The BBC Persian Service, an all-Farsi satellite channel based in London, is banned by the regime, as are the ubiquitous satellite dishes, but every day it transmits the concerns of Iranians reaching out from inside the country via phone, email and text messages. This week, despite spotty phone and Internet access, they still managed to call in reports of their experiences. Siavash Ardalan is one of the hosts of the talk show Your Turn. He says that they've been relying on citizen journalists in Iran for reporting and footage, including some disturbing tape of students being beaten by paramilitary forces in the Iranian city of Esfahan.
SIAVASH ARDALAN: Someone actually took a picture of one of the students who died as he was being filmed. This is the extreme of the kinds of images that we get. What our audience want now is just to see that there is such huge rallies as the oceans of people who have taken to the streets inside the capital and other cities, and this is the kind of material they send us.
BOB GARFIELD: What’s the most vivid phone call that you've gotten on your show? Can you share that?
SIAVASH ARDALAN: For me personally it was a call I got the day before yesterday when I was hosting the show. An Iranian student in Birmingham, I think 24, 25 years old, he called in to say that that particular student who I was just talking about, who was killed in the attack of the Islamic vigilantes at the university dormitory, was his brother. And then he broke down in tears. That is one memory that will stay with me.

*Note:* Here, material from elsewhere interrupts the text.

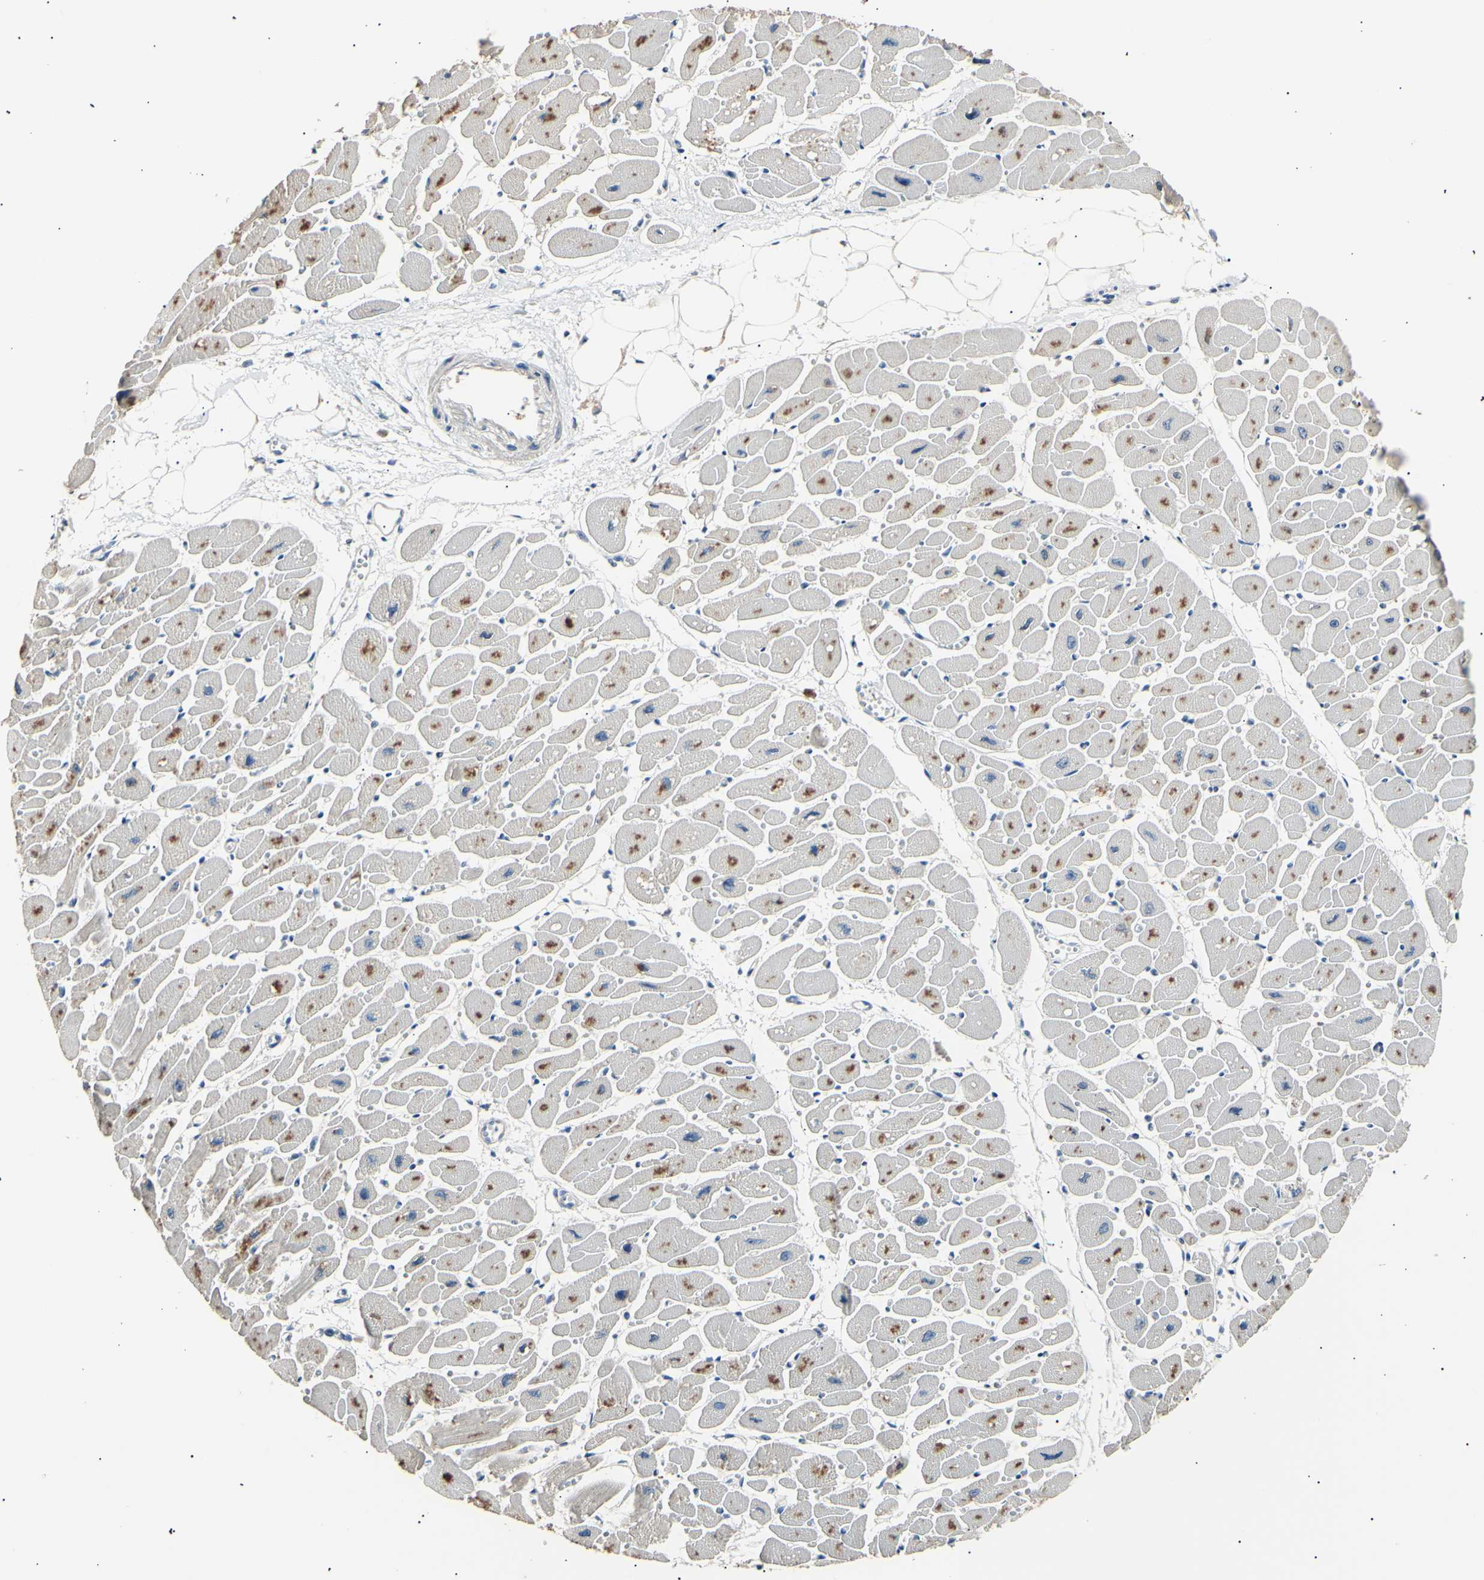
{"staining": {"intensity": "moderate", "quantity": "<25%", "location": "cytoplasmic/membranous"}, "tissue": "heart muscle", "cell_type": "Cardiomyocytes", "image_type": "normal", "snomed": [{"axis": "morphology", "description": "Normal tissue, NOS"}, {"axis": "topography", "description": "Heart"}], "caption": "IHC of benign heart muscle reveals low levels of moderate cytoplasmic/membranous staining in approximately <25% of cardiomyocytes. (Stains: DAB in brown, nuclei in blue, Microscopy: brightfield microscopy at high magnification).", "gene": "LDLR", "patient": {"sex": "female", "age": 54}}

BOB GARFIELD: The Iranian government has accused foreign press of fomenting the protests that have taken over the streets of Teheran and other cities. How do you plead to the charge of being an instigator?
SIAVASH ARDALAN: I think one reason why this perception might be there is because most of the calls that we get are from the opposition supporters, and the government itself, their own officials and their supporters, refuse to appear on the – on our programs. I think that’s why this perception is created.
BOB GARFIELD: You are served to Iran via satellite. Can you tell me how much they've succeeded in keeping your signal from Iranian viewers?
SIAVASH ARDALAN: It has been successful, in the past day or two, especially. It’s not a continuous jamming. Whenever the government feels that something is being said that may not be to their interest, we experience more jamming.
BOB GARFIELD: This kind of, I guess, as much as any other story that you’re going to run across, puts to test the notion of journalistic objectivity, no?
SIAVASH ARDALAN: I've been brought up to think that the best kind of journalism is objective journalism, and that’s what I've been trying to live by and work by. There are urges, naturally, to the contrary. Our colleagues in the newsroom, we have some of our colleagues who do a report, who write everything according to, you know, the way they should write, objective, but then when they look at the pictures, when they try to edit them, they break down and cry. So it’s, it’s difficult for all of us.
BOB GARFIELD: Siavash, thank you very much.
SIAVASH ARDALAN: Thank you. Thank you, Bob.
BOB GARFIELD: Siavash Ardalan is a presenter for Your Turn on the Persian Service of the BBC.